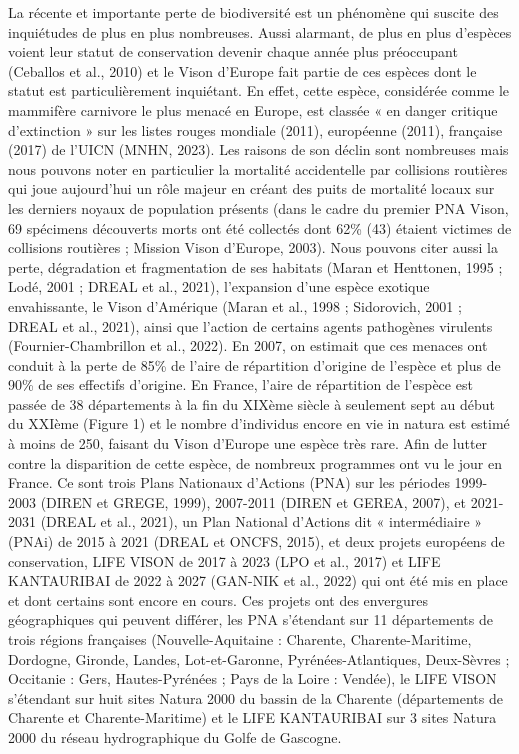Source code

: \documentclass[
  letterpaper,
  DIV=11,
  numbers=noendperiod]{scrreprt}
\begin{document}
La récente et importante perte de biodiversité est un phénomène qui
suscite des inquiétudes de plus en plus nombreuses. Aussi alarmant, de
plus en plus d'espèces voient leur statut de conservation devenir chaque
année plus préoccupant (Ceballos et al., 2010) et le Vison d'Europe fait
partie de ces espèces dont le statut est particulièrement inquiétant. En
effet, cette espèce, considérée comme le mammifère carnivore le plus
menacé en Europe, est classée « en danger critique d'extinction » sur
les listes rouges mondiale (2011), européenne (2011), française (2017)
de l'UICN (MNHN, 2023). Les raisons de son déclin sont nombreuses mais
nous pouvons noter en particulier la mortalité accidentelle par
collisions routières qui joue aujourd'hui un rôle majeur en créant des
puits de mortalité locaux sur les derniers noyaux de population présents
(dans le cadre du premier PNA Vison, 69 spécimens découverts morts ont
été collectés dont 62\% (43) étaient victimes de collisions routières ;
Mission Vison d'Europe, 2003). Nous pouvons citer aussi la perte,
dégradation et fragmentation de ses habitats (Maran et Henttonen, 1995 ;
Lodé, 2001 ; DREAL et al., 2021), l'expansion d'une espèce exotique
envahissante, le Vison d'Amérique (Maran et al., 1998 ; Sidorovich, 2001
; DREAL et al., 2021), ainsi que l'action de certains agents pathogènes
virulents (Fournier-Chambrillon et al., 2022). En 2007, on estimait que
ces menaces ont conduit à la perte de 85\% de l'aire de répartition
d'origine de l'espèce et plus de 90\% de ses effectifs d'origine. En
France, l'aire de répartition de l'espèce est passée de 38 départements
à la fin du XIXème siècle à seulement sept au début du XXIème (Figure 1)
et le nombre d'individus encore en vie in natura est estimé à moins de
250, faisant du Vison d'Europe une espèce très rare. Afin de lutter
contre la disparition de cette espèce, de nombreux programmes ont vu le
jour en France. Ce sont trois Plans Nationaux d'Actions (PNA) sur les
périodes 1999-2003 (DIREN et GREGE, 1999), 2007-2011 (DIREN et GEREA,
2007), et 2021-2031 (DREAL et al., 2021), un Plan National d'Actions dit
« intermédiaire » (PNAi) de 2015 à 2021 (DREAL et ONCFS, 2015), et deux
projets européens de conservation, LIFE VISON de 2017 à 2023 (LPO et
al., 2017) et LIFE KANTAURIBAI de 2022 à 2027 (GAN-NIK et al., 2022) qui
ont été mis en place et dont certains sont encore en cours. Ces projets
ont des envergures géographiques qui peuvent différer, les PNA
s'étendant sur 11 départements de trois régions françaises
(Nouvelle-Aquitaine : Charente, Charente-Maritime, Dordogne, Gironde,
Landes, Lot-et-Garonne, Pyrénées-Atlantiques, Deux-Sèvres ; Occitanie :
Gers, Hautes-Pyrénées ; Pays de la Loire : Vendée), le LIFE VISON
s'étendant sur huit sites Natura 2000 du bassin de la Charente
(départements de Charente et Charente-Maritime) et le LIFE KANTAURIBAI
sur 3 sites Natura 2000 du réseau hydrographique du Golfe de Gascogne.
\end{document}
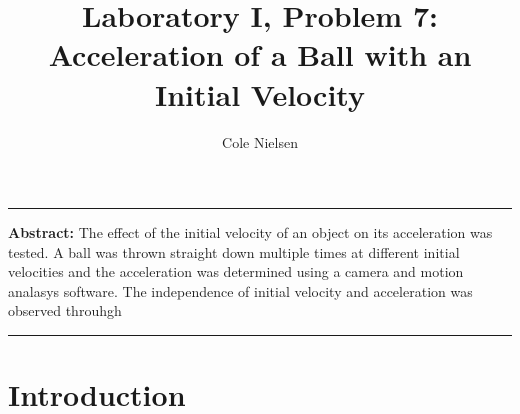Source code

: \documentclass[12pt, letterpaper]{article}
\renewenvironment{abstract}{%
\hfill\begin{minipage}{0.95\textwidth}
\rule{\textwidth}{1pt}}
{\par\noindent\rule{\textwidth}{1pt}\end{minipage}}
\begin{document}
%
\title{Laboratory I, Problem 7: Acceleration of a Ball with an Initial Velocity}
\author[]{Cole Nielsen}
%
\maketitle
%
\begin{abstract}
\textbf{Abstract:} The effect of the initial velocity of an object on its acceleration was tested. A ball was thrown straight down multiple times at different initial velocities and the acceleration was determined using a camera and motion analasys software. The independence of initial velocity and acceleration was observed throuhgh 
\end{abstract}
\section{Introduction}
\lipsum
\end{document}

-- -- --

WORK ORDER >> Quote the data above in full, leaving out the pictures it holds.

SOLUTION FOR THIS EXERCISE >>
Source code

: \documentclass[
  letterpaper,
  DIV=11,
  numbers=noendperiod]{scrreprt}
\begin{document}
La récente et importante perte de biodiversité est un phénomène qui
suscite des inquiétudes de plus en plus nombreuses. Aussi alarmant, de
plus en plus d'espèces voient leur statut de conservation devenir chaque
année plus préoccupant (Ceballos et al., 2010) et le Vison d'Europe fait
partie de ces espèces dont le statut est particulièrement inquiétant. En
effet, cette espèce, considérée comme le mammifère carnivore le plus
menacé en Europe, est classée « en danger critique d'extinction » sur
les listes rouges mondiale (2011), européenne (2011), française (2017)
de l'UICN (MNHN, 2023). Les raisons de son déclin sont nombreuses mais
nous pouvons noter en particulier la mortalité accidentelle par
collisions routières qui joue aujourd'hui un rôle majeur en créant des
puits de mortalité locaux sur les derniers noyaux de population présents
(dans le cadre du premier PNA Vison, 69 spécimens découverts morts ont
été collectés dont 62\% (43) étaient victimes de collisions routières ;
Mission Vison d'Europe, 2003). Nous pouvons citer aussi la perte,
dégradation et fragmentation de ses habitats (Maran et Henttonen, 1995 ;
Lodé, 2001 ; DREAL et al., 2021), l'expansion d'une espèce exotique
envahissante, le Vison d'Amérique (Maran et al., 1998 ; Sidorovich, 2001
; DREAL et al., 2021), ainsi que l'action de certains agents pathogènes
virulents (Fournier-Chambrillon et al., 2022). En 2007, on estimait que
ces menaces ont conduit à la perte de 85\% de l'aire de répartition
d'origine de l'espèce et plus de 90\% de ses effectifs d'origine. En
France, l'aire de répartition de l'espèce est passée de 38 départements
à la fin du XIXème siècle à seulement sept au début du XXIème (Figure 1)
et le nombre d'individus encore en vie in natura est estimé à moins de
250, faisant du Vison d'Europe une espèce très rare. Afin de lutter
contre la disparition de cette espèce, de nombreux programmes ont vu le
jour en France. Ce sont trois Plans Nationaux d'Actions (PNA) sur les
périodes 1999-2003 (DIREN et GREGE, 1999), 2007-2011 (DIREN et GEREA,
2007), et 2021-2031 (DREAL et al., 2021), un Plan National d'Actions dit
« intermédiaire » (PNAi) de 2015 à 2021 (DREAL et ONCFS, 2015), et deux
projets européens de conservation, LIFE VISON de 2017 à 2023 (LPO et
al., 2017) et LIFE KANTAURIBAI de 2022 à 2027 (GAN-NIK et al., 2022) qui
ont été mis en place et dont certains sont encore en cours. Ces projets
ont des envergures géographiques qui peuvent différer, les PNA
s'étendant sur 11 départements de trois régions françaises
(Nouvelle-Aquitaine : Charente, Charente-Maritime, Dordogne, Gironde,
Landes, Lot-et-Garonne, Pyrénées-Atlantiques, Deux-Sèvres ; Occitanie :
Gers, Hautes-Pyrénées ; Pays de la Loire : Vendée), le LIFE VISON
s'étendant sur huit sites Natura 2000 du bassin de la Charente
(départements de Charente et Charente-Maritime) et le LIFE KANTAURIBAI
sur 3 sites Natura 2000 du réseau hydrographique du Golfe de Gascogne.
\end{document}
Source code

: \documentclass[12pt, letterpaper]{article}
\renewenvironment{abstract}{%
\hfill\begin{minipage}{0.95\textwidth}
\rule{\textwidth}{1pt}}
{\par\noindent\rule{\textwidth}{1pt}\end{minipage}}
\begin{document}
%
\title{Laboratory I, Problem 7: Acceleration of a Ball with an Initial Velocity}
\author[]{Cole Nielsen}
%
\maketitle
%
\begin{abstract}
\textbf{Abstract:} The effect of the initial velocity of an object on its acceleration was tested. A ball was thrown straight down multiple times at different initial velocities and the acceleration was determined using a camera and motion analasys software. The independence of initial velocity and acceleration was observed throuhgh 
\end{abstract}
\section{Introduction}
\lipsum
\end{document}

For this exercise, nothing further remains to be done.